Exercise directions:
Extract every record, exactly as written, and ignore the pictures.

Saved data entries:
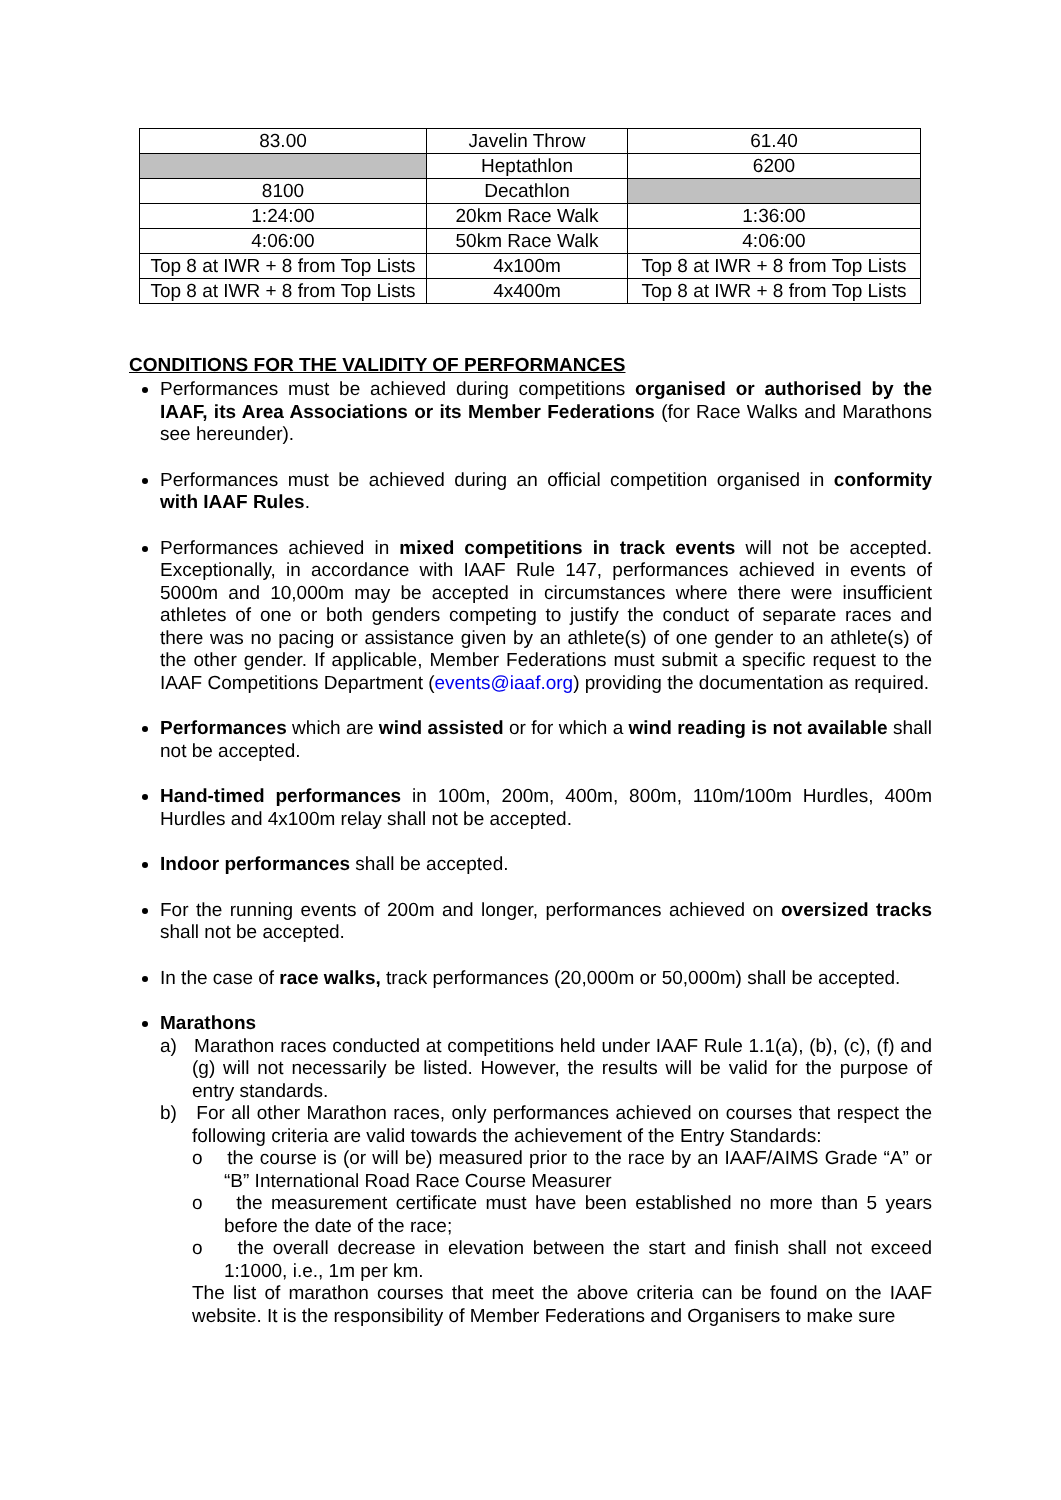| 83.00 | Javelin Throw | 61.40 |
| | Heptathlon | 6200 |
| 8100 | Decathlon | |
| 1:24:00 | 20km Race Walk | 1:36:00 |
| 4:06:00 | 50km Race Walk | 4:06:00 |
| Top 8 at IWR + 8 from Top Lists | 4x100m | Top 8 at IWR + 8 from Top Lists |
| Top 8 at IWR + 8 from Top Lists | 4x400m | Top 8 at IWR + 8 from Top Lists |
CONDITIONS FOR THE VALIDITY OF PERFORMANCES
Performances must be achieved during competitions organised or authorised by the IAAF, its Area Associations or its Member Federations (for Race Walks and Marathons see hereunder).
Performances must be achieved during an official competition organised in conformity with IAAF Rules.
Performances achieved in mixed competitions in track events will not be accepted. Exceptionally, in accordance with IAAF Rule 147, performances achieved in events of 5000m and 10,000m may be accepted in circumstances where there were insufficient athletes of one or both genders competing to justify the conduct of separate races and there was no pacing or assistance given by an athlete(s) of one gender to an athlete(s) of the other gender. If applicable, Member Federations must submit a specific request to the IAAF Competitions Department (events@iaaf.org) providing the documentation as required.
Performances which are wind assisted or for which a wind reading is not available shall not be accepted.
Hand-timed performances in 100m, 200m, 400m, 800m, 110m/100m Hurdles, 400m Hurdles and 4x100m relay shall not be accepted.
Indoor performances shall be accepted.
For the running events of 200m and longer, performances achieved on oversized tracks shall not be accepted.
In the case of race walks, track performances (20,000m or 50,000m) shall be accepted.
Marathons
a) Marathon races conducted at competitions held under IAAF Rule 1.1(a), (b), (c), (f) and (g) will not necessarily be listed. However, the results will be valid for the purpose of entry standards.
b) For all other Marathon races, only performances achieved on courses that respect the following criteria are valid towards the achievement of the Entry Standards:
o the course is (or will be) measured prior to the race by an IAAF/AIMS Grade “A” or “B” International Road Race Course Measurer
o the measurement certificate must have been established no more than 5 years before the date of the race;
o the overall decrease in elevation between the start and finish shall not exceed 1:1000, i.e., 1m per km.
The list of marathon courses that meet the above criteria can be found on the IAAF website. It is the responsibility of Member Federations and Organisers to make sure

Output of the exercise:
| 83.00 | Javelin Throw | 61.40 |
| | Heptathlon | 6200 |
| 8100 | Decathlon | |
| 1:24:00 | 20km Race Walk | 1:36:00 |
| 4:06:00 | 50km Race Walk | 4:06:00 |
| Top 8 at IWR + 8 from Top Lists | 4x100m | Top 8 at IWR + 8 from Top Lists |
| Top 8 at IWR + 8 from Top Lists | 4x400m | Top 8 at IWR + 8 from Top Lists |
CONDITIONS FOR THE VALIDITY OF PERFORMANCES
Performances must be achieved during competitions organised or authorised by the IAAF, its Area Associations or its Member Federations (for Race Walks and Marathons see hereunder).
Performances must be achieved during an official competition organised in conformity with IAAF Rules.
Performances achieved in mixed competitions in track events will not be accepted. Exceptionally, in accordance with IAAF Rule 147, performances achieved in events of 5000m and 10,000m may be accepted in circumstances where there were insufficient athletes of one or both genders competing to justify the conduct of separate races and there was no pacing or assistance given by an athlete(s) of one gender to an athlete(s) of the other gender. If applicable, Member Federations must submit a specific request to the IAAF Competitions Department (events@iaaf.org) providing the documentation as required.
Performances which are wind assisted or for which a wind reading is not available shall not be accepted.
Hand-timed performances in 100m, 200m, 400m, 800m, 110m/100m Hurdles, 400m Hurdles and 4x100m relay shall not be accepted.
Indoor performances shall be accepted.
For the running events of 200m and longer, performances achieved on oversized tracks shall not be accepted.
In the case of race walks, track performances (20,000m or 50,000m) shall be accepted.
Marathons
a) Marathon races conducted at competitions held under IAAF Rule 1.1(a), (b), (c), (f) and (g) will not necessarily be listed. However, the results will be valid for the purpose of entry standards.
b) For all other Marathon races, only performances achieved on courses that respect the following criteria are valid towards the achievement of the Entry Standards:
o the course is (or will be) measured prior to the race by an IAAF/AIMS Grade “A” or “B” International Road Race Course Measurer
o the measurement certificate must have been established no more than 5 years before the date of the race;
o the overall decrease in elevation between the start and finish shall not exceed 1:1000, i.e., 1m per km.
The list of marathon courses that meet the above criteria can be found on the IAAF website. It is the responsibility of Member Federations and Organisers to make sure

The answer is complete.